01 janeiro 2022

Senso comum e fascismo.

 Quando Platão identificou em seu dualismo a relação entre Senso Comum e Bom Senso, queria afirmar o conhecimento contra os sentidos, segundo o qual, falha ao não conceber a verdade por tão somente as impressões que os sentidos fornecem.

A Era Moderna, o processo civilizatório que  inaugura a ciência como padrão para os debates, coloca referências, não só como o alcance da verdade, com parâmetros epistemológicos e metodológicos, mas referências éticas para o questionamento daquilo que se apresenta como verdadeiro possa ser questionado de acordo com parâmetros pré-estabelecidos. Óbvio que a ciência não é neutra quando envolve os desejos de classes poderosas economicamente, mas a partir daí também estariam estabelecidos padrões que regulassem os debates, que superariam a hegemonia da verdade por meio religioso e político que dominava a Idade Média.

No século XVIII, o grande filósofo iluminista, Emanuel Kant, estabelece o debate sobre a verdade a partir daquilo que chamou de Imperativo Categórico, referência Ética que estaria acima das culturas e seus valores morais que iniciariam padrões que valorizasse aquilo que a humanidade ,por suas tradições sacralizariam enquanto verdadeiro. A ética, seria referência de princípios para que os valores morais seguissem o caminho com determinada uniformidade.

De Platão à Modernidade, a opinião deixou de ser referência para ações políticas. A opinião(Doxa)  ou Senso Comum seria um engano e não necessariamente corresponderia a verdade. Os olhos que enxergam o Sol, faltariam ao dimensionar o tamanho  do grande astro.

A História recente, pós 2ª guerra mundial reforçou os valores da integridade do Ser humano, acima de qualquer outro valor, baseado nas referências iluministas(século XVIII) quando os direitos humanos ,garantiriam a existência da diversidade, por mais que os princípios iluministas e burgueses pudessem, como foram, serem questionados, principalmente  a partir do Século XIX.

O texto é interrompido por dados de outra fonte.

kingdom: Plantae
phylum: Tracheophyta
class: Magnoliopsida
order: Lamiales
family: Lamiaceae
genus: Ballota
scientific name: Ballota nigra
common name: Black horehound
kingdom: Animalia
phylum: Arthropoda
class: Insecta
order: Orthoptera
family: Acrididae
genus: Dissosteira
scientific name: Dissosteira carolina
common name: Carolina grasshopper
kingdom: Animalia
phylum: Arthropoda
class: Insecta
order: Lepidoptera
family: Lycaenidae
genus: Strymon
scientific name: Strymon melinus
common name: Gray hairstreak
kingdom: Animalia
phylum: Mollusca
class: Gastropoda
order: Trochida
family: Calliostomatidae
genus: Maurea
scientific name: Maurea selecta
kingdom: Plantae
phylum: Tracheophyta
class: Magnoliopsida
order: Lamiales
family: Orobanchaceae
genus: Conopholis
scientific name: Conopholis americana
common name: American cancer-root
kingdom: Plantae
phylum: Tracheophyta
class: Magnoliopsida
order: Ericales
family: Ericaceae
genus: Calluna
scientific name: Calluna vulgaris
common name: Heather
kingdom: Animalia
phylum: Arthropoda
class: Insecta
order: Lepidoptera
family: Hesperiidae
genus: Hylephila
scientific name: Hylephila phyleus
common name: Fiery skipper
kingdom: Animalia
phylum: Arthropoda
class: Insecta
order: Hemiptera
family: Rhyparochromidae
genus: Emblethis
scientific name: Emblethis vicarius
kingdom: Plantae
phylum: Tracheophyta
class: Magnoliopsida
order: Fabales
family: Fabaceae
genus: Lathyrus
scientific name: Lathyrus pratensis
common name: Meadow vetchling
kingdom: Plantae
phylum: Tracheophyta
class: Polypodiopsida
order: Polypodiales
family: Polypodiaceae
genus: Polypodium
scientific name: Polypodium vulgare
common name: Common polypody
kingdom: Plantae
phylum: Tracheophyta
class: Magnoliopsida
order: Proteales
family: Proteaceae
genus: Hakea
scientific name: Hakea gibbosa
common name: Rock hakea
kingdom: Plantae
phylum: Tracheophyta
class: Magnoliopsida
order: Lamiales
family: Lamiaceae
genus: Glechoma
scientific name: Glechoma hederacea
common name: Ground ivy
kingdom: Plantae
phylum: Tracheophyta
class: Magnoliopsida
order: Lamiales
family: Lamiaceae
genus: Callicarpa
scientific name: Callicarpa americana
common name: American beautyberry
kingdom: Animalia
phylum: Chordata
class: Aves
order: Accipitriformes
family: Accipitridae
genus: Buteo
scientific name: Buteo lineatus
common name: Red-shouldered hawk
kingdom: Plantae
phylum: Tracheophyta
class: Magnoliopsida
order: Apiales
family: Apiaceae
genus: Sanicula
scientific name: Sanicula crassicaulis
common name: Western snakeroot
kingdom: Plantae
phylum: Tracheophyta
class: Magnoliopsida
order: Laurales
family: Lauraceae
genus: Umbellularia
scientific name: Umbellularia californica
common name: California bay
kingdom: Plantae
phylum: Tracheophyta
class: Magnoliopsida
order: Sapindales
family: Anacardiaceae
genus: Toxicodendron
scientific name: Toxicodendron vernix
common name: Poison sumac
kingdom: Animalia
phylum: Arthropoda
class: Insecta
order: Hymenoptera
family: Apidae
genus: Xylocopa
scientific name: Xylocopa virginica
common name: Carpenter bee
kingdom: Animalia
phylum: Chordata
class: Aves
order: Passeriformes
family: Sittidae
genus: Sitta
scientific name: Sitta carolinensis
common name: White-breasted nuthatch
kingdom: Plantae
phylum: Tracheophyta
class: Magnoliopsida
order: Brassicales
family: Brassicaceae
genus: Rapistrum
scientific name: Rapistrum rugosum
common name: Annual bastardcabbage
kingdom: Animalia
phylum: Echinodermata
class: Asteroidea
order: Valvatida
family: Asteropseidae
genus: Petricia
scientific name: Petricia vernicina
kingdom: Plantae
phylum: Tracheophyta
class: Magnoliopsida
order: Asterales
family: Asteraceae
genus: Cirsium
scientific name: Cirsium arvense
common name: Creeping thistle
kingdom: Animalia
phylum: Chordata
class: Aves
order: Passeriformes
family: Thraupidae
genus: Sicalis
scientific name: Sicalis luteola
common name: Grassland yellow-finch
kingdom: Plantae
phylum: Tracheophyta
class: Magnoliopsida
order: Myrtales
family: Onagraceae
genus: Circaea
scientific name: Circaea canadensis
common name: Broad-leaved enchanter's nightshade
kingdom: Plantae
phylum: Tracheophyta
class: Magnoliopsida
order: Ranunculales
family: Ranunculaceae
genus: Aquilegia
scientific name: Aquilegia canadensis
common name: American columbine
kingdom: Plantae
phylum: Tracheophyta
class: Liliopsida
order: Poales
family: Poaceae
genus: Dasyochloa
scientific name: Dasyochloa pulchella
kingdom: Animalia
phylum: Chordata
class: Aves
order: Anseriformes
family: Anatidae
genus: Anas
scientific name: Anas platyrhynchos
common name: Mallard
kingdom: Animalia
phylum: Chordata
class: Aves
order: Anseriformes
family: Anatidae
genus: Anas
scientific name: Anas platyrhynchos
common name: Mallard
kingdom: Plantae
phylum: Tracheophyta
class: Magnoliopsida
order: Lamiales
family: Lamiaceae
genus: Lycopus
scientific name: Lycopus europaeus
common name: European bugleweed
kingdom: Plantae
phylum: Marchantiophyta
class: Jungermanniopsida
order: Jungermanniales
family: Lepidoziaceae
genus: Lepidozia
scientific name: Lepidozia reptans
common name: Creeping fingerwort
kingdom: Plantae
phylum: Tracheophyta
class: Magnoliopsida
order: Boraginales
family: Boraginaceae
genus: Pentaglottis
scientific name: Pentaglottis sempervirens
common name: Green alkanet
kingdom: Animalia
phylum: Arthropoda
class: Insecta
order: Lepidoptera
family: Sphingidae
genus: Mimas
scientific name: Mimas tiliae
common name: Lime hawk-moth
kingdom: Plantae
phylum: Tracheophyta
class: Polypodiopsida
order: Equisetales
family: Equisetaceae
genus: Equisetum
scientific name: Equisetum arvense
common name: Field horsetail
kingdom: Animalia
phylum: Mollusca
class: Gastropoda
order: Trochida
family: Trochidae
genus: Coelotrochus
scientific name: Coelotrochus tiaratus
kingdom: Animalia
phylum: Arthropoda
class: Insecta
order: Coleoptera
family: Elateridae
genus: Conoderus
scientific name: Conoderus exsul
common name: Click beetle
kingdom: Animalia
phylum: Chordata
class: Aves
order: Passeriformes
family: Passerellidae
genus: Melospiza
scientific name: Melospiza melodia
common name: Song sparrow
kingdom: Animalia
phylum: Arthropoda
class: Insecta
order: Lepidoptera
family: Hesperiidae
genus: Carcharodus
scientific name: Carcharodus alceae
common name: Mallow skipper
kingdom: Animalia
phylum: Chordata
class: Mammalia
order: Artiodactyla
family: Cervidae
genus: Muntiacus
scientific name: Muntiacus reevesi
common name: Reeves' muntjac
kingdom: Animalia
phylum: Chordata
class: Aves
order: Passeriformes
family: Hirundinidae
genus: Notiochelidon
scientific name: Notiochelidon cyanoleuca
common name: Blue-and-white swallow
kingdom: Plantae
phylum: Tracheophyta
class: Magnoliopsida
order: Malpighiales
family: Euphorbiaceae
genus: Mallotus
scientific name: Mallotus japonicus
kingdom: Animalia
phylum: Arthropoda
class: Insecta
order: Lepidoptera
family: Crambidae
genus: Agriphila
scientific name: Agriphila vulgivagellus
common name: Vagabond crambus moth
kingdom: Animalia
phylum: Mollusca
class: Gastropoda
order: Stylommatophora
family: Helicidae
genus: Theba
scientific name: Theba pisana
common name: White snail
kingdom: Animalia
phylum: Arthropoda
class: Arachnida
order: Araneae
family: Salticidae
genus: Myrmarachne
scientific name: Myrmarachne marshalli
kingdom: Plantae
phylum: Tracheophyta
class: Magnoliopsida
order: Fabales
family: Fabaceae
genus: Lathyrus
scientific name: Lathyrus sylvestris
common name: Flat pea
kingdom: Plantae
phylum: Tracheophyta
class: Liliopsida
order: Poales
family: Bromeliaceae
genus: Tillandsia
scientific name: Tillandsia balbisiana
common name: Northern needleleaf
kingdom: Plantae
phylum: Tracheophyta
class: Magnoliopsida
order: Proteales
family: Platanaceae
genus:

A igualdade iluminista não é a igualdade econômica é uma igualdade jurídica, que permitiria minimamente que o diverso se manifeste. Não resolve, mas garante o alcance à conquistas sociais. 

Nietzsche, talvez, com seu relativismo radical, pudesse justificar o que não fosse, ciência, filosofia e religião/moral, base da pós-modernidade, mas de maneira alguma usou o senso-comum como referência para isso, pelo contrário.

Os argumentos de valorização da “opinião” em detrimento do conhecimento acumulado também foram questionados por pensadores fundamentais do Liberalismo político, (contratualistas)Hobbes e Rousseau, que expressam a necessidade de que os indivíduos “abrissem mão” da liberdade absoluta em torno de um “Contrato Social” que garantisse a integridade do indivíduo(Rousseau) e a segurança(Hobbes).

Tudo isso citado, significa que se a “opinião”  ( Senso Comum) violar padrões civilizatórios, se imputar ao indivíduo maior força que a própria sociedade, estaria colocada aí, antes de tudo uma violação Ética.

Se a força do conhecimento humano tiver que se submeter à vontade de indivíduos ou grupos, esse conhecimento deixa de ter importância. O acúmulo político, dos Utilitaristas(liberais) aos marxistas, trouxe a ética para as ações públicas, a proteção da integridade de minorias, principalmente aquelas que tivessem em risco da viabilidade da existência, o que ficou conhecido como direitos humanos, que é uma criação liberal,de defesa dos direitos “naturais” do indivíduo e da propriedade.

Se alguém afirma sua opinião, contra o direito de existência do outro, está violando princípios éticos e não só manifestando opiniões políticas.

Negacionistas são aqueles que antes de tudo, são antiéticos e até imorais e se travestem de portadores de opiniões políticas.

Submeter a vacinação, avanço da humanidade, a qualquer opinião significa abrir mão de referências históricas que salvaram vidas durante boa parte do século XX e XXI.

E mesmo, defender doutrinas de ódio à diferença não é uma “opção”, nem mesmo uma opinião que valha ser reconhecida.

Portanto, se você despreza parâmetros do conhecimento acumulado, onde a própria Ciência é passível de questionamento, você está violando a Ética. Ser defensor do ódio não é tolerável, ser anti-ciência, não é tolerável, simplesmente é se tornar alguém que é capaz de tudo para conseguir seus desejos. O fascismo, dentre tantas caracterizações, confere o uso da força e da falsa consciência da realidade.

O fascista é o senso comum, é  anticivilizatório, desenterra o que a humanidade havia descartado, e a visão contemporânea deste fascismo renega bases de negociação, debate e parâmetros que norteiam o alcance do bom senso.